Ce commentaire, d’où il ressort nettement que le F-22 est une entreprise du Complexe, un complot du Complexe pour perpétuer des dépenses militaires absolument inutiles et génératrices de conflit. Cela semblerait être l’analyse évidente mais c’est évidemment une analyse sortie de son contexte. On sait que cette affaire est notablement plus complexe et remarquablement moins vertueuse qu’elle ne paraît.
• On sait que la question de la poursuite de la production du F-22 est directement liée à la question du programme F-35 (JSF). Gates a déjà développé l’argument que la poursuite du F-22 pourrait interférer sur le développement du F-35, programme présenté comme beaucoup plus “high-tech” que le F-22 et qui représente un formidable effort de structuration de la puissance du Complexe, d'interférence majeure dans les souverainetés nationales de nombreux pays alliés, d’incitation à une politique belliciste et expansionniste pour le prochain demi-siècle. Objectivement, la poursuite du programme F-22, qui se ferait dans tous les cas selon des volumes modestes, constitue un obstacle non négligeable sur la voie du développement du F-35, c’est-à-dire un frein à l’instrument technique principal de l’expansion de la politique militariste US pour les décennies à venir.
• La poursuite du F-22 peut également donner un peu de temps aux partisans d’achats d’avions modernisés de l’anciennes générations (F-15 et F-16), avant l’engagement dans la voie du F-35. Ces solutions alternatives “bas de gamme” représentent évidemment la plus sûre voie vers une réduction des dépenses du Pentagone et une restriction imposée à la politique belliciste et expansionniste.
• Quant au soutien du Complexe (essentiellement Lockheed Martin) au F-22, donc au lobbying des parlementaires tel qu'il est implicitement dénoncé, il est extrêmement ambigu. LM est surtout intéressé dans le développement du F-35, qui doit lui rapporter des bénéfices considérables, alors que le F-22 est de toutes les façons en fin de production (dans le meilleur des cas).
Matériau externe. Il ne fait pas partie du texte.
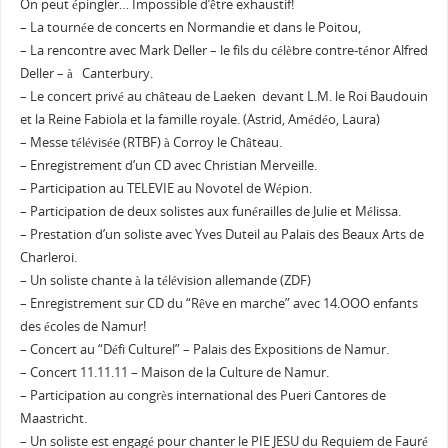
On peut épingler… Impossible d’être exhaustif!
– La tournée de concerts en Normandie et dans le Poitou,
– La rencontre avec Mark Deller – le fils du célèbre contre-ténor Alfred
Deller – à Canterbury.
– Le concert privé au château de Laeken devant L.M. le Roi Baudouin
et la Reine Fabiola et la famille royale. (Astrid, Amédéo, Laura)
– Messe télévisée (RTBF) à Corroy le Château.
– Enregistrement d’un CD avec Christian Merveille.
– Participation au TELEVIE au Novotel de Wépion.
– Participation de deux solistes aux funérailles de Julie et Mélissa.
– Prestation d’un soliste avec Yves Duteil au Palais des Beaux Arts de
Charleroi.
– Un soliste chante à la télévision allemande (ZDF)
– Enregistrement sur CD du “Rêve en marche” avec 14.OOO enfants
des écoles de Namur!
– Concert au “Défi Culturel” – Palais des Expositions de Namur.
– Concert 11.11.11 – Maison de la Culture de Namur.
– Participation au congrès international des Pueri Cantores de
Maastricht.
– Un soliste est engagé pour chanter le PIE JESU du Requiem de Fauré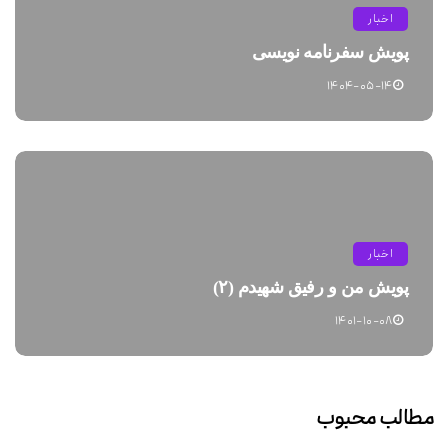
اخبار
پویش سفرنامه نویسی
۱۴۰۴-۰۵-۱۴
اخبار
پویش من و رفیق شهیدم (۲)
۱۴۰۱-۱۰-۰۸
مطالب محبوب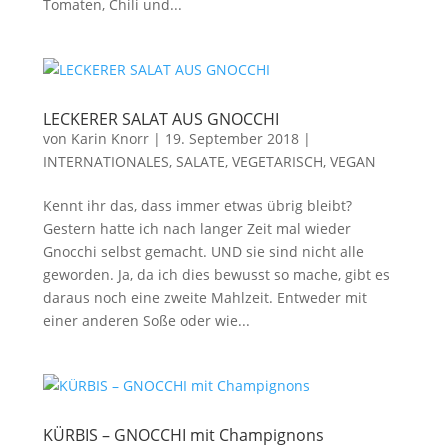
Tomaten, Chili und...
LECKERER SALAT AUS GNOCCHI
von
Karin Knorr
|
19. September 2018
|
INTERNATIONALES
,
SALATE
,
VEGETARISCH, VEGAN
Kennt ihr das, dass immer etwas übrig bleibt?
Gestern hatte ich nach langer Zeit mal wieder
Gnocchi selbst gemacht. UND sie sind nicht alle
geworden. Ja, da ich dies bewusst so mache, gibt es
daraus noch eine zweite Mahlzeit. Entweder mit
einer anderen Soße oder wie...
KÜRBIS – GNOCCHI mit Champignons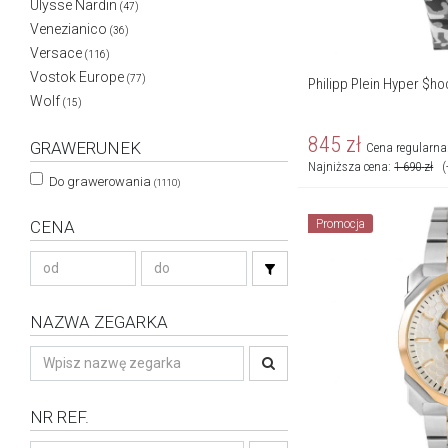
Ulysse Nardin
(47)
Venezianico
(36)
Versace
(116)
Vostok Europe
(77)
Philipp Plein Hyper $h
Wolf
(15)
845
zł
GRAWERUNEK
Cena regularna
Najniższa cena:
1 690
zł
(
Do grawerowania
(1110)
Promocja
CENA
NAZWA ZEGARKA
NR REF.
Objectivement considéré, ce que ne voient pas les commentateurs généraux projetés dans un problème spécifique passé au niveau de “cause générale”, c’est que la poursuite du programme F-22 représente dans tous les cas un obstacle dans le cours de la programmation maximale de la dynamique belliciste du système. Il est très probable que ni Gates, ni l’administration Obama n’ont pleinement compris cet enjeu-là, qui a été institué par la paranoïa de JPO (le JSF Program Office du Pentagone) et LM, qui ont fabriqué de toutes pièces l’“affrontement” F-22 versus F-35. Gates est préoccupé jusqu’à l’excès par des enjeux personnels (son hostilité à l’USAF) et par des considérations doctrinales insuffisamment explorées dans toutes leurs implications (la “guerre asymétrique”, etc.).